Can you tell what the secret ingredient is? Chances are, if you’re American, you probably can’t tell (as Lilly and I learnt last time we were on the other side of the Atlantic). If you’re British you might not know what it is either – the only occasion I’ve ever known to use it is in this cake.

Look at the robots go though! And the electric butter cow! Never stop making those little cakes guys, coffee and walnut forever!

How To Make A Washing Machine

If the title of this post didn’t make it clear enough, I was really pleased with the hyper-detailed looping animated gif of a robot factory I made earlier this year. So much so I have decided to make another one. This time they’re making – you guessed it – washing machines!

faktur1140

It took a lot of energy, but for a 1.1 second loop, you can spent a whole lot longer than that looking at it to follow what’s going on.

My favourite bit is the robot who stretches the drive belt over the drum. It feels nice when things come out of my brain in the way I imagined them!

How My Mind Works or The Best Gif I’ve Ever Made

Factory (Click for a massive version)

I was digging through my archives last week and got completely distracted by this six-piece post-it drawing I did a year ago.
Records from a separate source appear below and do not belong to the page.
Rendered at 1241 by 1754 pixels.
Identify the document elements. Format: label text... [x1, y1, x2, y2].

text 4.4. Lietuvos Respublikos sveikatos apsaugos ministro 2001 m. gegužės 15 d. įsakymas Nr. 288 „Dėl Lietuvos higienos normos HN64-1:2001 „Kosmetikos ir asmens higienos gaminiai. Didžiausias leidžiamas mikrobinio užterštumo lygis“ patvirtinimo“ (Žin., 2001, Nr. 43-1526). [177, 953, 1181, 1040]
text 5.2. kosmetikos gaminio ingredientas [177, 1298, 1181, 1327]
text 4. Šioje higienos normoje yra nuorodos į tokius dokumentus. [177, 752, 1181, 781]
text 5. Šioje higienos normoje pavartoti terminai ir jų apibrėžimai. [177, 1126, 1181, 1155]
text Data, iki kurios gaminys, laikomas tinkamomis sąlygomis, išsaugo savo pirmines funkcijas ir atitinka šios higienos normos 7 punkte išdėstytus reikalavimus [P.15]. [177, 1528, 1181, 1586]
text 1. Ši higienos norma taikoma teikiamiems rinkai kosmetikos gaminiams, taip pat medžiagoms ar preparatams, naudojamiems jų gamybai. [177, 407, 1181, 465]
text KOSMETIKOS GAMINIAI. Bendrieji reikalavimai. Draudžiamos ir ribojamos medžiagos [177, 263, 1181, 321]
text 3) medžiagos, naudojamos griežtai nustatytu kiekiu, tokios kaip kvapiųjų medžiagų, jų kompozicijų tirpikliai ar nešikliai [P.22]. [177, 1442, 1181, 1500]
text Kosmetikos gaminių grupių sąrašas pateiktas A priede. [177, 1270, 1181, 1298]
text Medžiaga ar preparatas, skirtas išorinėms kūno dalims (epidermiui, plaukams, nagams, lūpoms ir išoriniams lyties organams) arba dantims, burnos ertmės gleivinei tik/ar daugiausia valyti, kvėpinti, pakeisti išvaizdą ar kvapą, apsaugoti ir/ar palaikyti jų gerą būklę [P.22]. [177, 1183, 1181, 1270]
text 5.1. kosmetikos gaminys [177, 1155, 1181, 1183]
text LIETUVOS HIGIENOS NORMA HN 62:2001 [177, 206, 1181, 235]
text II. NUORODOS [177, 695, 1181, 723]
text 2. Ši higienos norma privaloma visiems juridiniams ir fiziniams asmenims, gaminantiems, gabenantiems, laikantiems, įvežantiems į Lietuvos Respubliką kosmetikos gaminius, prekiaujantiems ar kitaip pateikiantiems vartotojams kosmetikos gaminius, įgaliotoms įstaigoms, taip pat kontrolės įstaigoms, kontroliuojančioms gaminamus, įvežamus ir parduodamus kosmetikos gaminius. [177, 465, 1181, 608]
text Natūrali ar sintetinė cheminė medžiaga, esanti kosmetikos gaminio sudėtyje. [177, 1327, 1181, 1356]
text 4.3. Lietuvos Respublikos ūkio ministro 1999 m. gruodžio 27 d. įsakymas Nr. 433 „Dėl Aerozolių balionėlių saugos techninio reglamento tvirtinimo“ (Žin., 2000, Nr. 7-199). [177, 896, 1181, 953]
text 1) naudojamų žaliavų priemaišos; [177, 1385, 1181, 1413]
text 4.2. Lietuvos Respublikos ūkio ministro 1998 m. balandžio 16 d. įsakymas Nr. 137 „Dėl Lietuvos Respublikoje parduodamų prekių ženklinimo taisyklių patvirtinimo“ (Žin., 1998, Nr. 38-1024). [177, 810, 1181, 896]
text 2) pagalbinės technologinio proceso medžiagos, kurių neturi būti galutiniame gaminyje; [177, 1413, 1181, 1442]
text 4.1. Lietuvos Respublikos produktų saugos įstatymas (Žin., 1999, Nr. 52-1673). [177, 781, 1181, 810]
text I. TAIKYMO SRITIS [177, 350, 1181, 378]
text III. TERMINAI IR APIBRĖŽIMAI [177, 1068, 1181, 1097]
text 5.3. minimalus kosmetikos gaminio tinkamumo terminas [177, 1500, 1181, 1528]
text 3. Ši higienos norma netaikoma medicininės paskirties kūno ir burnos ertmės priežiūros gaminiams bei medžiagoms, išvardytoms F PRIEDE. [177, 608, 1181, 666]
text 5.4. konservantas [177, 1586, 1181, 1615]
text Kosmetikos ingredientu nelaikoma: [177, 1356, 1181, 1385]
After staring at it for a moment, I had the idea of turning it into an animated gif, so this weekend instead of watching it rain, I got to work.

I think it has to be the best damn animated gif I’ve ever made. It loops so perfectly, and it’s full of robots and washing machines. It’s a pretty good representation of what goes on in my mind too.

You can click it to load a huge version of the drawing if you want to check out some of the detail in it!